The first mock artillery round landed at 6:34 a.m. Wednesday. Nine more struck in the next minute. Each came in the direction of the tent housing the 1st Brigade Combat Team’s headquarters, though it remained intact.
“They’re testing us,” said Capt. Rogers Thweatt, the brigade’s battle captain, after the attack ended. “It’s obviously coming. The probing is getting more and more intense.”
Deep in the southern California desert, the 1st Brigade prepared for an upcoming overseas deployment by facing its own Army — a regiment of soldiers stationed at the National Training Center at Fort Irwin, Calif.
The center is where brigades — groups of 3,800 soldiers armed with tanks, mortars, hand-held drones, medical teams and mechanics — come to train one last time as a group before deploying overseas.
The Defense Department has not announced where it plans to send the Fort Carson brigade, one of four combat brigades in the post’s 4th Infantry Division.
But commanders acknowledge that the 1st Brigade is preparing for life after Afghanistan. Future battlefields could include massive armies, rivaling the Fort Carson brigade’s strength.
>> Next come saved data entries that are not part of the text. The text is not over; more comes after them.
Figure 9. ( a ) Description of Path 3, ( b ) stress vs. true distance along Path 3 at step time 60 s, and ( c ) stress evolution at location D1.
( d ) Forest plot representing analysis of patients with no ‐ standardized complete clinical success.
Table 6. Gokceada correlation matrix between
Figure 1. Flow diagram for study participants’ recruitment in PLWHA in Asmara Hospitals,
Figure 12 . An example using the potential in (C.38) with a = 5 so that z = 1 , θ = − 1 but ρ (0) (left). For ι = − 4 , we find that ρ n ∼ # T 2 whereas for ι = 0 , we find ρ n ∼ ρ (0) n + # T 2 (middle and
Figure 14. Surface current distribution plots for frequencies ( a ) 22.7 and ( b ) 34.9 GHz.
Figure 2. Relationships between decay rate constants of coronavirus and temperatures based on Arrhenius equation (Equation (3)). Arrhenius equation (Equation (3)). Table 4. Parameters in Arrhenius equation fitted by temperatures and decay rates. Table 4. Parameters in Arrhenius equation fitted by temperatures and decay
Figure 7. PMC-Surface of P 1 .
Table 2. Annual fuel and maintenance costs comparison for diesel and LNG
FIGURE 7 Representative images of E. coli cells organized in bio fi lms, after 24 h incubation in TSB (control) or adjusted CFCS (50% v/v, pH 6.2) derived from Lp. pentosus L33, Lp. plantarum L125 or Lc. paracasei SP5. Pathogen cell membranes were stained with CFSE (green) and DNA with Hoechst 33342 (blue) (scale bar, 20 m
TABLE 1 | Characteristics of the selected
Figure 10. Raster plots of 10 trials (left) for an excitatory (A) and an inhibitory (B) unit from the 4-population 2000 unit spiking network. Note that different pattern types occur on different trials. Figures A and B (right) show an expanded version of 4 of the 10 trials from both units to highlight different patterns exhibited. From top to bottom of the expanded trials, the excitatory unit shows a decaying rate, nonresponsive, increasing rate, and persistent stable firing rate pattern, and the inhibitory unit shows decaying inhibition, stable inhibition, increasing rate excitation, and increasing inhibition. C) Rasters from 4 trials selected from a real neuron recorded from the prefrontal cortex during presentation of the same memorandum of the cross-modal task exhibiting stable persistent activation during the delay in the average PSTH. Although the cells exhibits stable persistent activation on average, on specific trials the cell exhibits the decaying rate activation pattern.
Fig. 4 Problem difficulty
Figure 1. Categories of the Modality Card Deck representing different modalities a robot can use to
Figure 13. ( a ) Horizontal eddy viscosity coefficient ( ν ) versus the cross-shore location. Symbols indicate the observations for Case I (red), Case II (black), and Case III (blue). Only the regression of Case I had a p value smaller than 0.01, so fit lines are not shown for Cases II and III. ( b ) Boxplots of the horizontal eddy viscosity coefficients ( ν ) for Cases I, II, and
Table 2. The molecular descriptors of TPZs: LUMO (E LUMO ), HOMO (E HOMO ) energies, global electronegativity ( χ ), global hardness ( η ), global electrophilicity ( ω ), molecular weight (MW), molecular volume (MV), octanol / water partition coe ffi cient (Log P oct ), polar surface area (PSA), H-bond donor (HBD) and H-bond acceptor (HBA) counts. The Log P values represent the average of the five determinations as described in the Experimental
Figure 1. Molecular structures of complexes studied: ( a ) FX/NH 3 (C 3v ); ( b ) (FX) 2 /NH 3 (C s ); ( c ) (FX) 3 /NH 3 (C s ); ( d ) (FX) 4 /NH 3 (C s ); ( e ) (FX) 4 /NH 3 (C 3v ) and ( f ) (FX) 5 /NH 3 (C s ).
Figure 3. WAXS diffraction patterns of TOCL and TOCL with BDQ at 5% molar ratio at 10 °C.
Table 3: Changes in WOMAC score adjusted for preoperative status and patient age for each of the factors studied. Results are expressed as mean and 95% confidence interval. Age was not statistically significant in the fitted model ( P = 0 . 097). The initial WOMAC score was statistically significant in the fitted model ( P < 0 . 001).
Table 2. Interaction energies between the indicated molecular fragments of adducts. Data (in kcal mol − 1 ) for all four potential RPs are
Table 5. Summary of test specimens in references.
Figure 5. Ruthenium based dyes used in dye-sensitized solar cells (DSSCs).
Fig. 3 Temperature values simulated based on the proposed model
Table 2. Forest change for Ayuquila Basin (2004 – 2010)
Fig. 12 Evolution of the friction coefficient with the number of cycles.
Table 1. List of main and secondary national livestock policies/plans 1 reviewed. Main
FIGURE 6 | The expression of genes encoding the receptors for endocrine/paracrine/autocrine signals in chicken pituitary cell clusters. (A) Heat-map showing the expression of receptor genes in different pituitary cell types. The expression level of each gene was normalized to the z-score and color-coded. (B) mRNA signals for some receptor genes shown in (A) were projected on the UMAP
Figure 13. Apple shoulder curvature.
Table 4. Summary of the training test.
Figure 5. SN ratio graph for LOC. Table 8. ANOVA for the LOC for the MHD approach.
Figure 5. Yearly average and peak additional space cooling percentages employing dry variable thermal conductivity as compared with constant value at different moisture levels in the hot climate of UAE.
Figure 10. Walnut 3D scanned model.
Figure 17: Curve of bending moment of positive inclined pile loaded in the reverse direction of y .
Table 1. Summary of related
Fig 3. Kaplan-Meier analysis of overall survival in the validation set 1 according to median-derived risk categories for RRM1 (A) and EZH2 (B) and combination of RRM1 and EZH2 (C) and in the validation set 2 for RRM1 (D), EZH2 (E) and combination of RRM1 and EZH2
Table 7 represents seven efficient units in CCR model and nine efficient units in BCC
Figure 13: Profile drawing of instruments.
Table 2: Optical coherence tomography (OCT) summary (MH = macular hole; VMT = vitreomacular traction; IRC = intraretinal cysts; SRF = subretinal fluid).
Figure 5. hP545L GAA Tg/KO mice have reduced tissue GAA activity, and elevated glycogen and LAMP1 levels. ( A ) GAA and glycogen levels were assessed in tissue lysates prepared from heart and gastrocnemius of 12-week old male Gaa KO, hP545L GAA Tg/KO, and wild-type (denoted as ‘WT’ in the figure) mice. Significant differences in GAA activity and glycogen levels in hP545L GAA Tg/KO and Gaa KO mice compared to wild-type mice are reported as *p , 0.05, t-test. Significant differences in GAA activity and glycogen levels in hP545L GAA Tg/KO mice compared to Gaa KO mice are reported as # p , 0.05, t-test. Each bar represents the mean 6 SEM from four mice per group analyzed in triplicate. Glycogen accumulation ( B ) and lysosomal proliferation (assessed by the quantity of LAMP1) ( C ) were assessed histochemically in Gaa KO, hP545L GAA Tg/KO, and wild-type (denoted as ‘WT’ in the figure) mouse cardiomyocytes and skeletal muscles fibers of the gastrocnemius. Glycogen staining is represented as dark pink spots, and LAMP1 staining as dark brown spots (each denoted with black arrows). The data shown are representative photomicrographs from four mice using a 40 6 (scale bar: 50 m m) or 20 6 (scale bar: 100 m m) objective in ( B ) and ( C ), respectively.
Most U.S. troops are slated to pull out of Afghanistan by the end of 2014, and the Army is getting ready in case it’s once again called to war. At the same time, commanders have tried to incorporate lessons learned by fighting a shadowy insurgent force whose most potent weapons have been hidden — if deadly — homemade bombs.
Simply put, the “Raider” brigade is preparing to face “the best practices of the world’s worst actors,” said Lt. Col. David Oeschger, Fort Irwin’s operations officer.
“It (those countries) could run the gamut, and they’re clearly in the media,” Oeschger said. “What it brings back to the center is the days of old.”
Sprawling, secure bases, such as the “Green Zone” in Iraq that offered a respite from the surrounding war, are absent at the National Training Center.
The rumble of tanks once again sounds across the barren landscape after becoming an afterthought in Afghanistan, while Paladin artillery vehicles offer a punch that can stretch for miles. Many of the brigade’s soldiers never set foot inside these vehicles until last spring, when they began training to deploy.
“I had the ammo, but I didn’t know where to put it,” said Sgt. Matt Carlson, a gunner aboard an M-2 Bradley Fighting Vehicle, a more versatile — if less powerful — version of a tank.
After gunnery sessions in the spring and summer, as well as live-fire exercises involving a few hundred troops at Fort Carson, the brigade came to Fort Irwin for a final training session.
Soldiers spent the first week at the California post prepping their machines for the field. Late last week, the soldiers went “in the box”— a term describing the range where soldiers fire lasers at each other and live ammunition at targets.
There, they did more of the same gunnery exercises — shooting live ammunition at targets across miles of occasional scrubs and dirt.
The early morning blasts Wednesday offered an overture to the brigade’s true test.
First, soldiers rolled out of their cots, some still in their sleeping bags when they hit the cool, dusty ground. Then they grasped their gas masks — bulky, claustrophobic devices meant to stem the effects of chemical warfare.
Those soldiers closest to the 3-foot-high berms lining the brigade’s headquarters flung themselves on the dirt, poking their heads over the top to spot incoming forces. The attack, carefully orchestrated by Fort Irwin’s 11th Armored Cavalry Regiment, proved the only hiccup in the day’s training.
As the sun set, more than 100 of the brigade’s leaders gathered while a few officers positioned note cards across a diagram in the sand, laying out their coming battle with the regiment.
“What we get paid to do, other than train our forces, is be adaptable,” said Col. Joel Tyler, brigade commander.